The Hempfield School District recognizes that the definition of literacy guides the way reading is taught across all grade levels and within all content areas. We believe reading is a complex, interactive process, using basic skills and advanced thinking strategies to make meaning, and that becoming a competent, independent reader is a developmental process involving the social, personal, cognitive and knowledge-building dimensions of learning. We believe reading and writing are reciprocal processes.
The Hempfield School District’s literacy program focuses on evidence-based best practices within a comprehensive framework of instruction. At the elementary level that framework includes the “five pillars” identified by the National Reading Panel (2000): phonemic awareness, phonics, fluency, vocabulary and comprehension. Although basic skills are essential components of literacy, reasoning and critical thinking are also of great importance. In addition to systematic skills instruction, we place an emphasis on teaching for meaning that includes attention to motivation, composition, oral language, and critical thinking.

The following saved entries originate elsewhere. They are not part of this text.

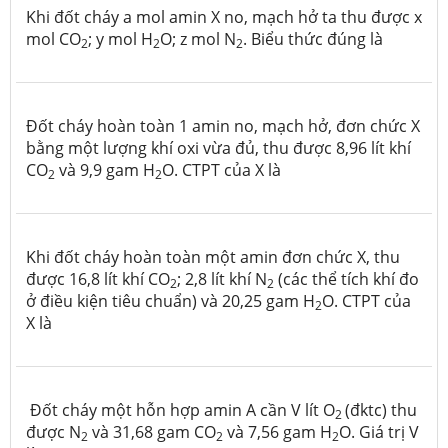
Khi đốt cháy a mol amin X no, mạch hở ta thu được x
mol CO
; y mol H
O; z mol N
. Biểu thức đúng là
2
2
2
Đốt cháy hoàn toàn 1 amin no, mạch hở, đơn chức X
bằng một lượng khí oxi vừa đủ, thu được 8,96 lít khí
CO
và 9,9 gam H
O. CTPT của X là
2
2
Khi đốt cháy hoàn toàn một amin đơn chức X, thu
được 16,8 lít khí CO
; 2,8 lít khí N
(các thể tích khí đo
2
2
ở điều kiện tiêu chuẩn) và 20,25 gam H
O. CTPT của
2
X là
Đốt cháy một hỗn hợp amin A cần V lít O
(đktc) thu
2
được N
và 31,68 gam CO
và 7,56 gam H
O. Giá trị V
2
2
2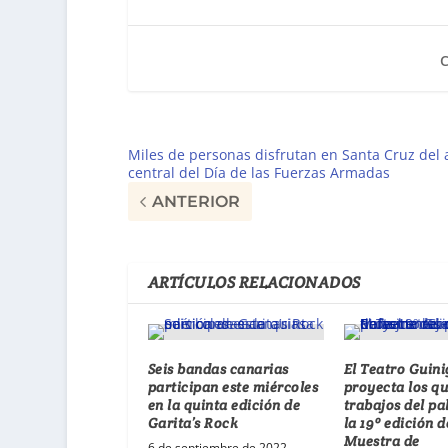
Miles de personas disfrutan en Santa Cruz del 
central del Día de las Fuerzas Armadas
ANTERIOR
ARTÍCULOS RELACIONADOS
Seis bandas canarias
El Teatro Guin
participan este miércoles
proyecta los q
en la quinta edición de
trabajos del p
Garita’s Rock
la 19º edición d
Muestra de
6 de septiembre de 2022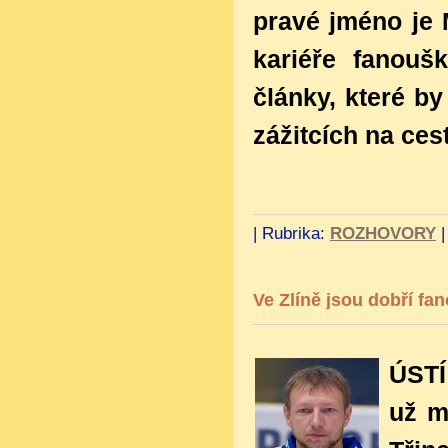
pravé jméno je
kariéře fanoušk
články, které by
zážitcích na ces
|
Rubrika:
ROZHOVORY
Ve Zlíně jsou dobří fan
ÚSTÍ
už m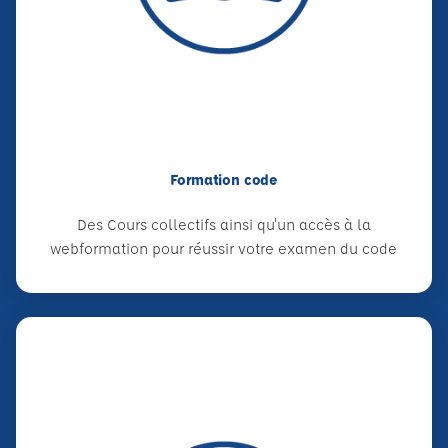
Formation code
Des Cours collectifs ainsi qu'un accès à la
webformation pour réussir votre examen du code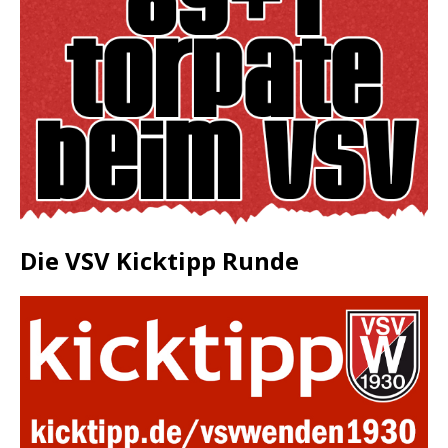
Die VSV Kicktipp Runde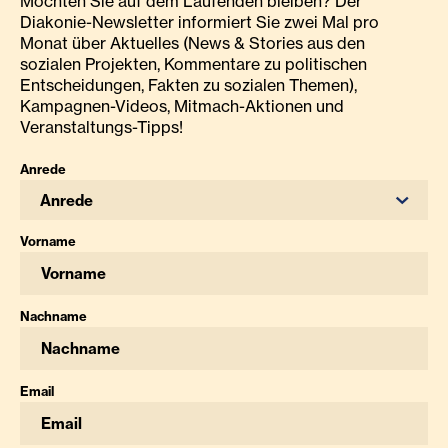
Möchten Sie auf dem Laufenden bleiben? Der
Diakonie-Newsletter informiert Sie zwei Mal pro
Monat über Aktuelles (News & Stories aus den
sozialen Projekten, Kommentare zu politischen
Entscheidungen, Fakten zu sozialen Themen),
Kampagnen-Videos, Mitmach-Aktionen und
Veranstaltungs-Tipps!
Anrede
Anrede
Vorname
Nachname
Email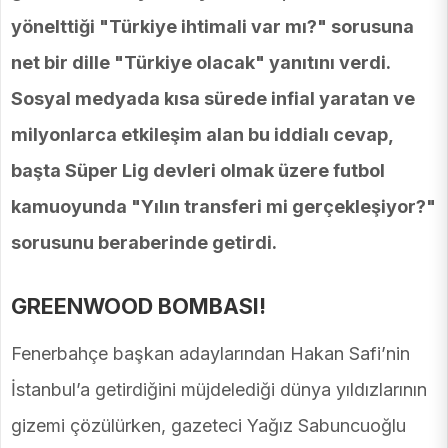
yönelttiği "Türkiye ihtimali var mı?" sorusuna
net bir dille "Türkiye olacak" yanıtını verdi.
Sosyal medyada kısa sürede infial yaratan ve
milyonlarca etkileşim alan bu iddialı cevap,
başta Süper Lig devleri olmak üzere futbol
kamuoyunda "Yılın transferi mi gerçekleşiyor?"
sorusunu beraberinde getirdi.
GREENWOOD BOMBASI!
Fenerbahçe başkan adaylarından Hakan Safi’nin
İstanbul’a getirdiğini müjdelediği dünya yıldızlarının
gizemi çözülürken, gazeteci Yağız Sabuncuoğlu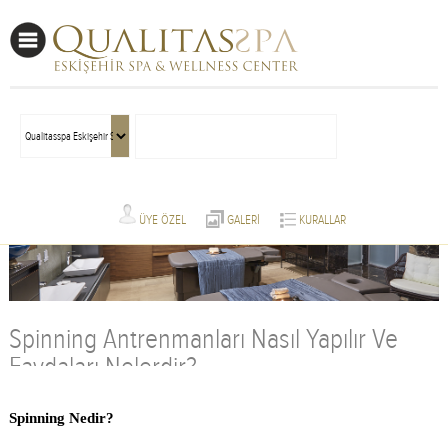
ÜYE ÖZEL
GALERİ
KURALLAR
Spinning Antrenmanları Nasıl Yapılır Ve
Faydaları Nelerdir?
Spinning Nedir?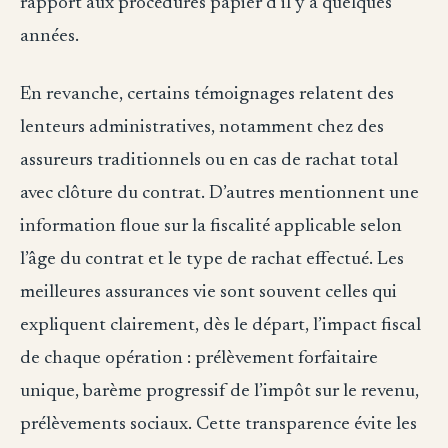
rapport aux procédures papier d’il y a quelques
années.
En revanche, certains témoignages relatent des
lenteurs administratives, notamment chez des
assureurs traditionnels ou en cas de rachat total
avec clôture du contrat. D’autres mentionnent une
information floue sur la fiscalité applicable selon
l’âge du contrat et le type de rachat effectué. Les
meilleures assurances vie sont souvent celles qui
expliquent clairement, dès le départ, l’impact fiscal
de chaque opération : prélèvement forfaitaire
unique, barème progressif de l’impôt sur le revenu,
prélèvements sociaux. Cette transparence évite les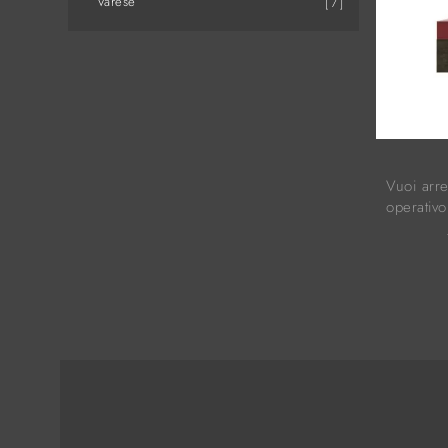
Varese
7
Vuoi arr
operativo
Ingresso 
opaco, p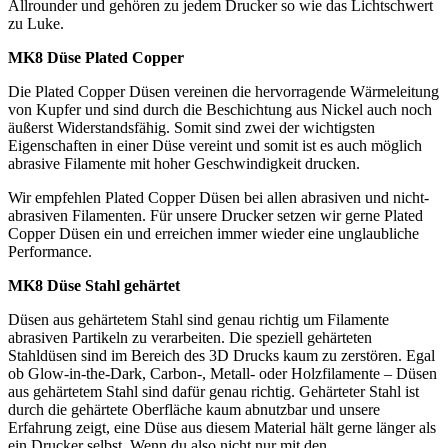
Allrounder und gehören zu jedem Drucker so wie das Lichtschwert
zu Luke.
MK8 Düse Plated Copper
Die Plated Copper Düsen vereinen die hervorragende Wärmeleitung
von Kupfer und sind durch die Beschichtung aus Nickel auch noch
äußerst Widerstandsfähig. Somit sind zwei der wichtigsten
Eigenschaften in einer Düse vereint und somit ist es auch möglich
abrasive Filamente mit hoher Geschwindigkeit drucken.
Wir empfehlen Plated Copper Düsen bei allen abrasiven und nicht-
abrasiven Filamenten. Für unsere Drucker setzen wir gerne Plated
Copper Düsen ein und erreichen immer wieder eine unglaubliche
Performance.
MK8 Düse Stahl gehärtet
Düsen aus gehärtetem Stahl sind genau richtig um Filamente
abrasiven Partikeln zu verarbeiten. Die speziell gehärteten
Stahldüsen sind im Bereich des 3D Drucks kaum zu zerstören. Egal
ob Glow-in-the-Dark, Carbon-, Metall- oder Holzfilamente – Düsen
aus gehärtetem Stahl sind dafür genau richtig. Gehärteter Stahl ist
durch die gehärtete Oberfläche kaum abnutzbar und unsere
Erfahrung zeigt, eine Düse aus diesem Material hält gerne länger als
ein Drucker selbst. Wenn du also nicht nur mit den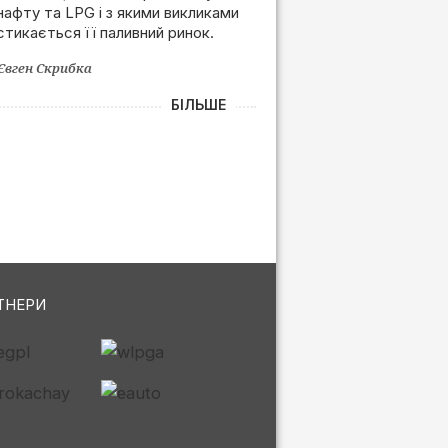
нафту та LPG і з якими викликами
залежності від РФ
стикається її паливний ринок.
Євген Скрибка
БІЛЬШЕ
ТНЕРИ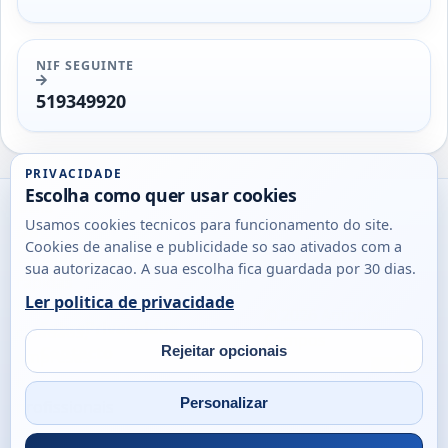
NIF SEGUINTE
519349920
PRIVACIDADE
Escolha como quer usar cookies
Utils
Usamos cookies tecnicos para funcionamento do site.
DB
Cookies de analise e publicidade so sao ativados com a
Consultas
sua autorizacao. A sua escolha fica guardada por 30 dias.
rapidas
Ler politica de privacidade
para
© 2026
Antonio
Sobre
Privacidade
cidadaos,
Campos
Contacto
Rejeitar opcionais
empresas
Email
Fac
L
e
Personalizar
profissionais
em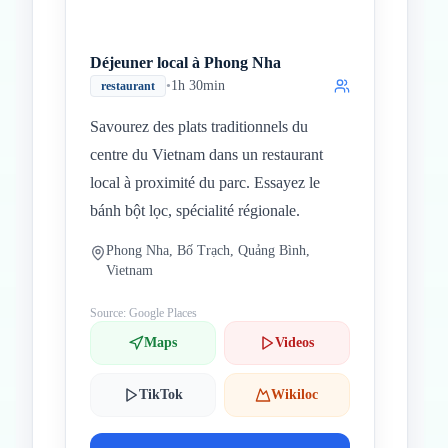
Déjeuner local à Phong Nha
•
1h 30min
restaurant
Savourez des plats traditionnels du
centre du Vietnam dans un restaurant
local à proximité du parc. Essayez le
bánh bột lọc, spécialité régionale.
Phong Nha, Bố Trạch, Quảng Bình,
Vietnam
Source: Google Places
Maps
Videos
TikTok
Wikiloc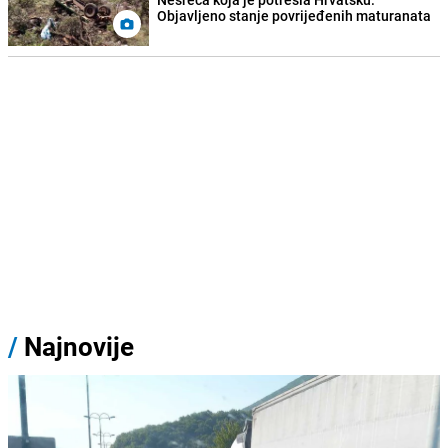
Objavljeno stanje povrijeđenih maturanata
/
Najnovije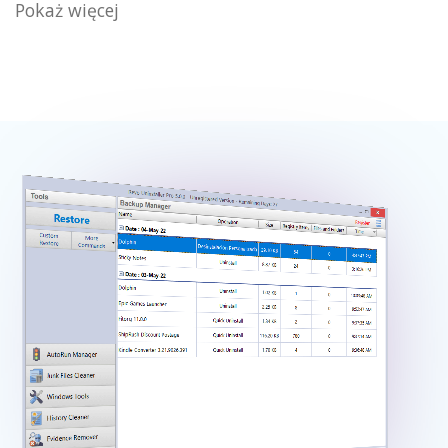
Pokaż więcej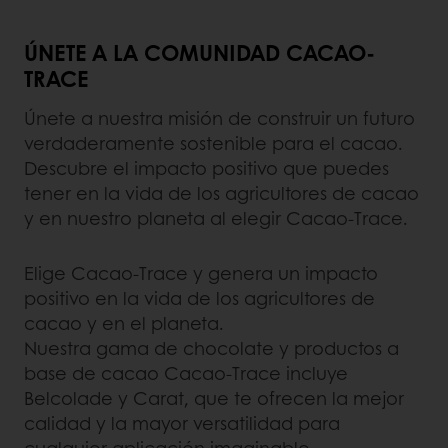
ÚNETE A LA COMUNIDAD CACAO-
TRACE
Únete a nuestra misión de construir un futuro
verdaderamente sostenible para el cacao.
Descubre el impacto positivo que puedes
tener en la vida de los agricultores de cacao
y en nuestro planeta al elegir Cacao-Trace.
Elige Cacao-Trace y genera un impacto
positivo en la vida de los agricultores de
cacao y en el planeta.
Nuestra gama de chocolate y productos a
base de cacao Cacao-Trace incluye
Belcolade y Carat, que te ofrecen la mejor
calidad y la mayor versatilidad para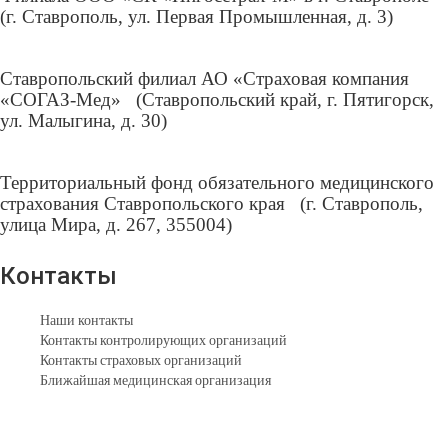
(г. Ставрополь, ул. Первая Промышленная, д. 3)
Информация о сотрудниках
Служба по контракту
День памяти и скорби
Ставропольский филиал АО «Страховая компания
Финансовая защита
«СОГАЗ-Мед» (Ставропольский край, г. Пятигорск,
Врачи-специалисты
ул. Малыгина, д. 30)
Памятки для родителей
Информация для иностранных граждан
Сведения о контролирующих организациях
Защита персональных данных
Территориальный фонд обязательного медицинского
Взаимодействие с волонтерами
страхования Ставропольского края (г. Ставрополь,
Лицам с ограниченными возможностями
улица Мира, д. 267, 355004)
Спонсорам и поставщикам
Вакансии
Контакты
Документы
Нормативные документы
Наши контакты
Правоустанавливающие документы
Контакты контролирующих организаций
План финансово-хозяйственной деятельности
Контакты страховых организаций
Учетная политика учреждения
Ближайшая медицинская организация
Государственное задание
Результаты оценки условий труда
Информационная безопасность
Противодействие коррупции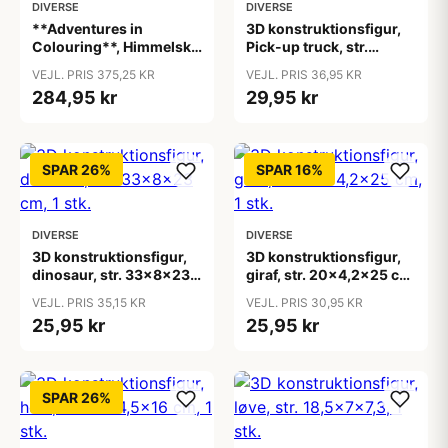
DIVERSE
DIVERSE
**Adventures in
3D konstruktionsfigur,
Colouring**, Himmelske
Pick-up truck, str.
jomfruer, ass. farver, 1
19,5x8x12 cm, 1 stk.
VEJL. PRIS 375,25 KR
VEJL. PRIS 36,95 KR
pk.
284,95 kr
29,95 kr
SPAR 26%
SPAR 16%
DIVERSE
DIVERSE
3D konstruktionsfigur,
3D konstruktionsfigur,
dinosaur, str. 33x8x23
giraf, str. 20x4,2x25 cm,
cm, 1 stk.
1 stk.
VEJL. PRIS 35,15 KR
VEJL. PRIS 30,95 KR
25,95 kr
25,95 kr
SPAR 26%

At the secondary level that framework includes the Fifteen Elements of Effective Adolescent Programs identified by the Alliance for Excellent Education in the Reading Next document (2004). The fifteen elements are: explicit direct comprehension instruction, effective instructional principles embedded in content, motivation and self-directed learning, text-based collaborative learning, strategic tutoring, diverse texts, intensive writing, a technology component, ongoing formative assessments, extended time for literacy, professional development, ongoing summative assessment, teacher teams, leadership, and a comprehensive and coordinated literacy program.
The goal of the Hempfield School District reading program is to ensure that all students reach their literacy potential in order to meet the demands of our 21st Century society. All Hempfield students should be able to read and write in different genres and for a variety of purposes and audiences. They should be active, strategic, and independent users of print, spoken language, and electronic text.